--- ABOUT THIS EXERCISE ---
The lines to find are those in the entries that hold the word "elbow"; copy every one of them.

--- DATA FOR ANALYSIS ---
......

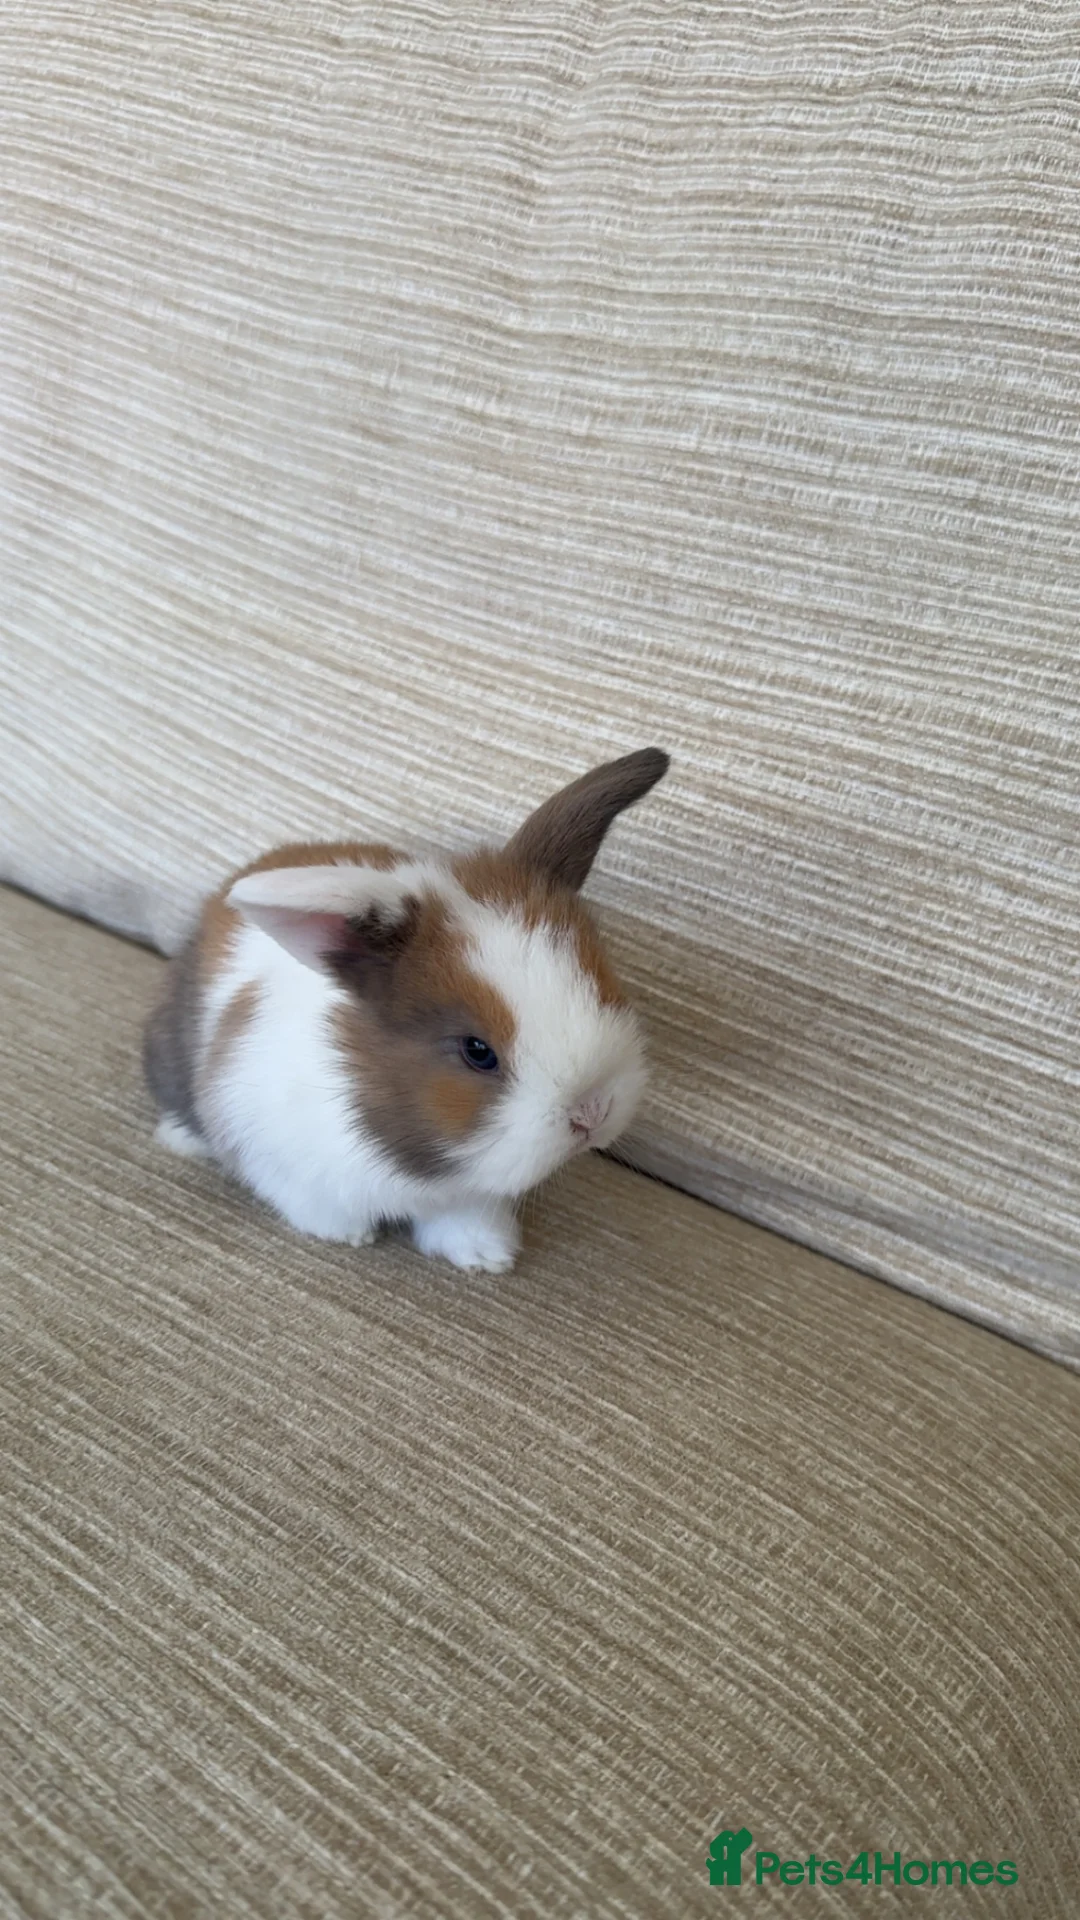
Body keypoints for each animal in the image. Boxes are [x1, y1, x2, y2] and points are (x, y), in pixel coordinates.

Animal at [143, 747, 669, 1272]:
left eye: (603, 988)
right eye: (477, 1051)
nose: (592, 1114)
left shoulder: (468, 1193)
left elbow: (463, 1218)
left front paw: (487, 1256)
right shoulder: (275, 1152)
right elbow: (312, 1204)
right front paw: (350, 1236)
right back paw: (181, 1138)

......

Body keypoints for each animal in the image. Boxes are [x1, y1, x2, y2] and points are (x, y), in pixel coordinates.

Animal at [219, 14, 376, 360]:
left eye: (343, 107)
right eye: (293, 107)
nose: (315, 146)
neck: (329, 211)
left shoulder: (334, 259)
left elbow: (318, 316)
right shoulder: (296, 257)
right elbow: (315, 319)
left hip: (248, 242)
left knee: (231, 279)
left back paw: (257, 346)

......

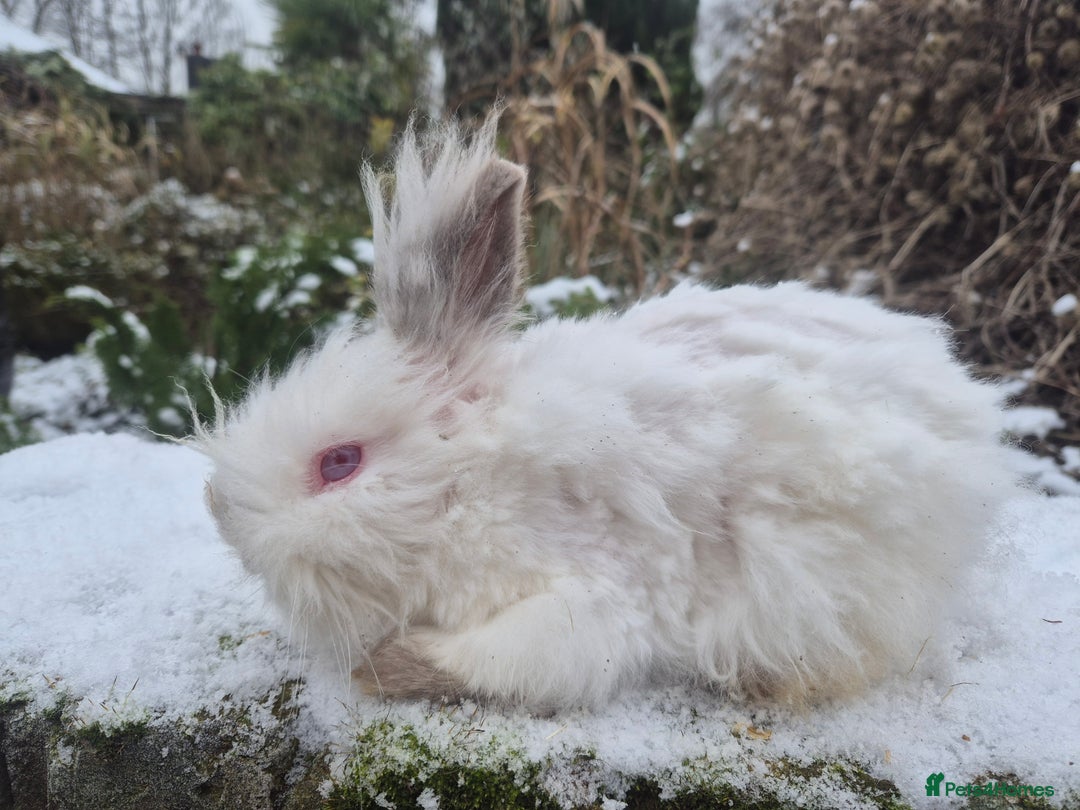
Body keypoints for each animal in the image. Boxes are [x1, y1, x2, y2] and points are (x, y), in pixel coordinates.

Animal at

......

--- ANSWER SECTION ---
left elbow: (463, 1218)
right elbow: (312, 1204)
left elbow: (318, 316)
right elbow: (315, 319)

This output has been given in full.